=== Section Start ===

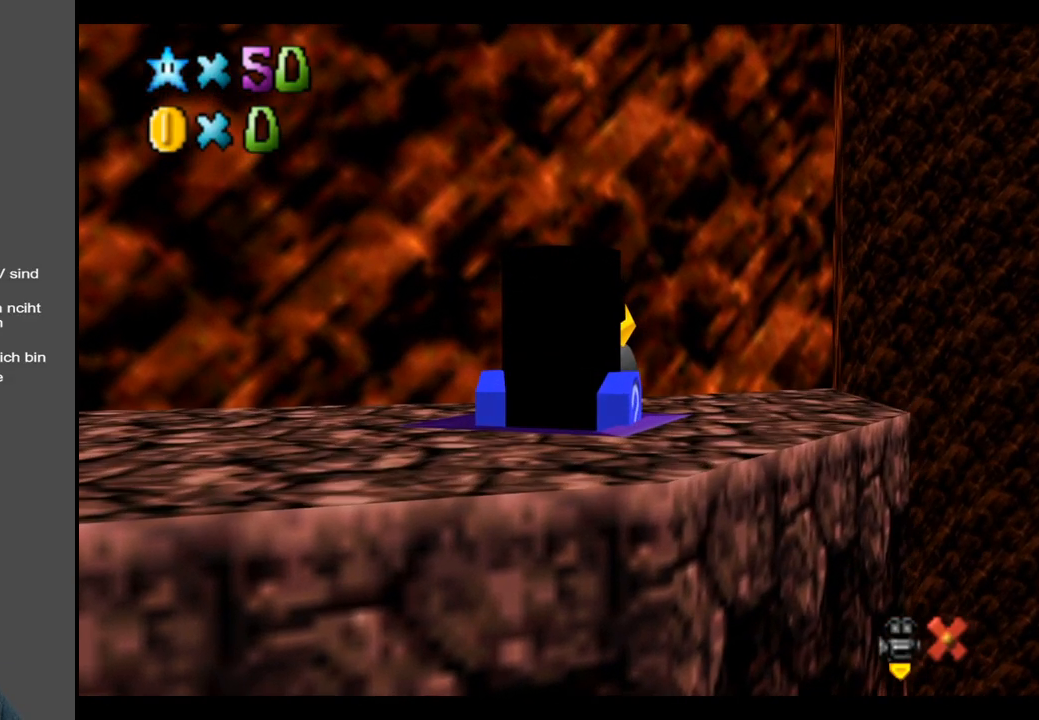
{"buttons": [], "left_stick": "center", "right_stick": "center", "events": []}
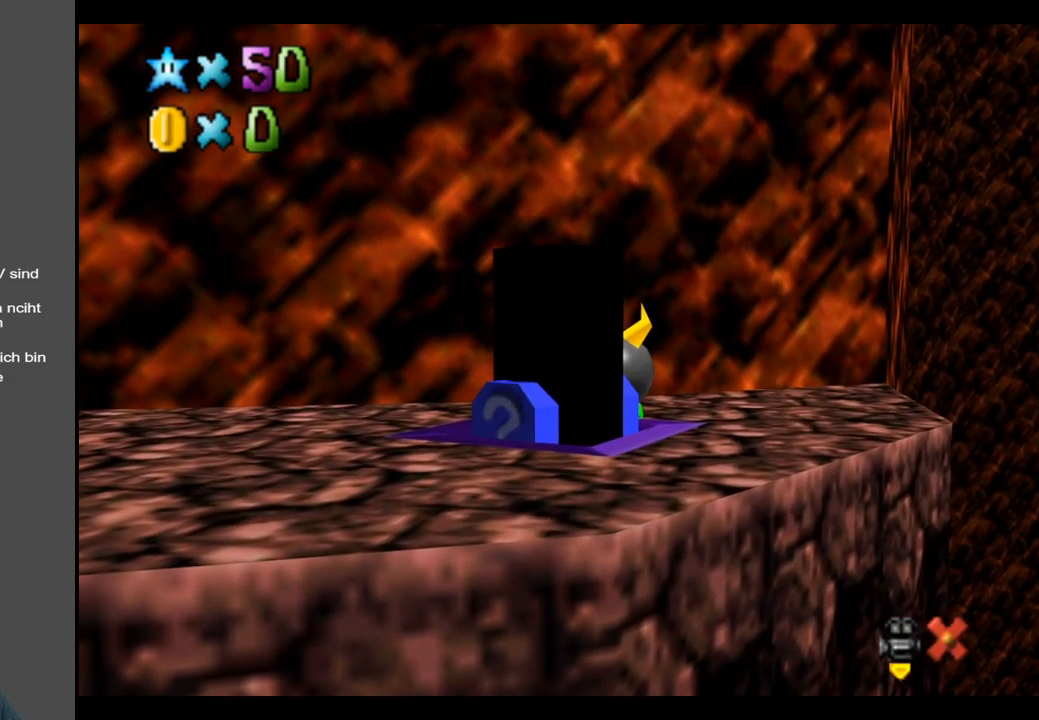
{"buttons": [], "left_stick": "center", "right_stick": "center", "events": []}
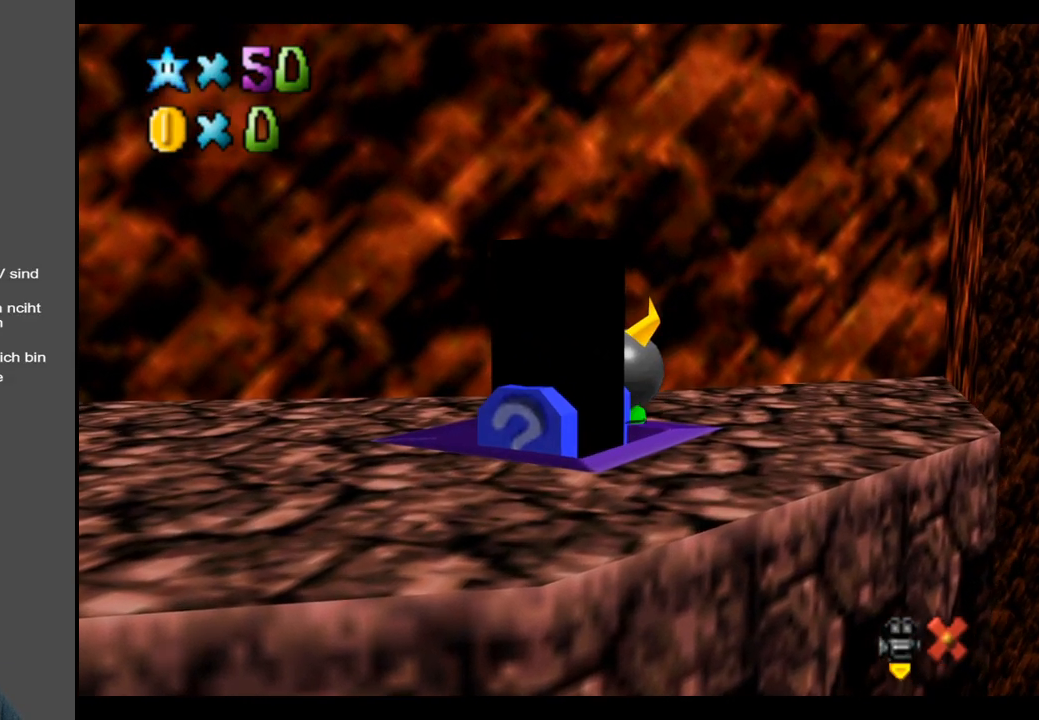
{"buttons": [], "left_stick": "center", "right_stick": "center", "events": []}
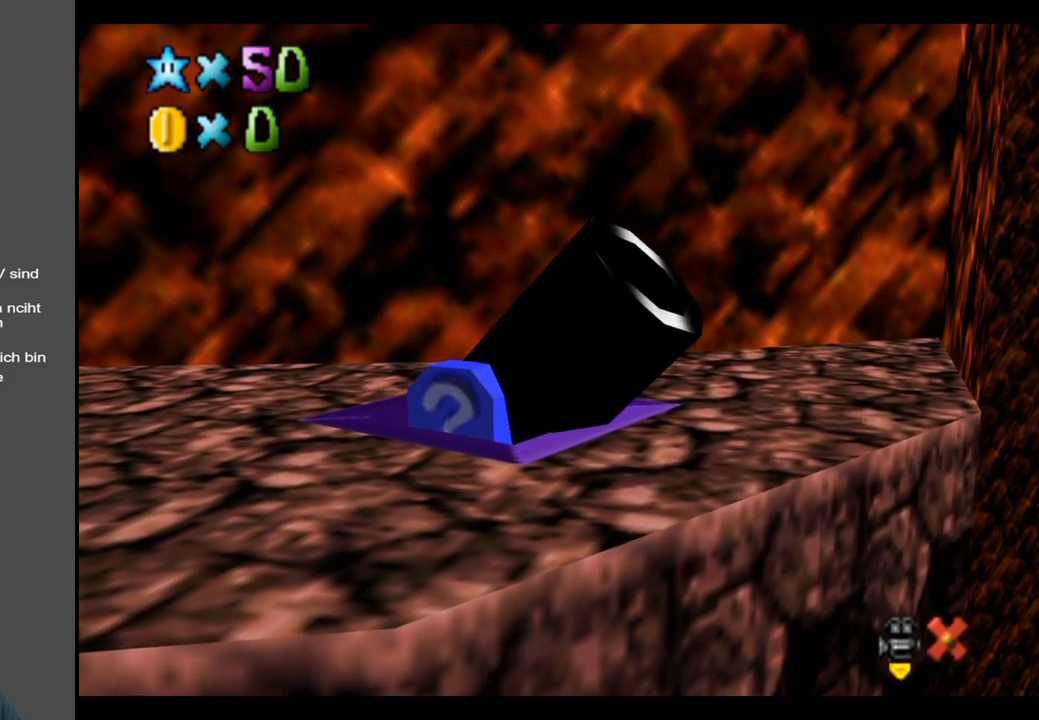
{"buttons": [], "left_stick": "center", "right_stick": "center", "events": []}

=== Section End ===

* ABOUT THIS TASK:
Repeat the material exactly. Any picture in it should be dropped.

* WRITTEN ANSWER:
{"buttons": [], "left_stick": "center", "right_stick": "center", "events": []}
{"buttons": [], "left_stick": "center", "right_stick": "center", "events": []}
{"buttons": [], "left_stick": "center", "right_stick": "center", "events": []}
{"buttons": [], "left_stick": "center", "right_stick": "center", "events": []}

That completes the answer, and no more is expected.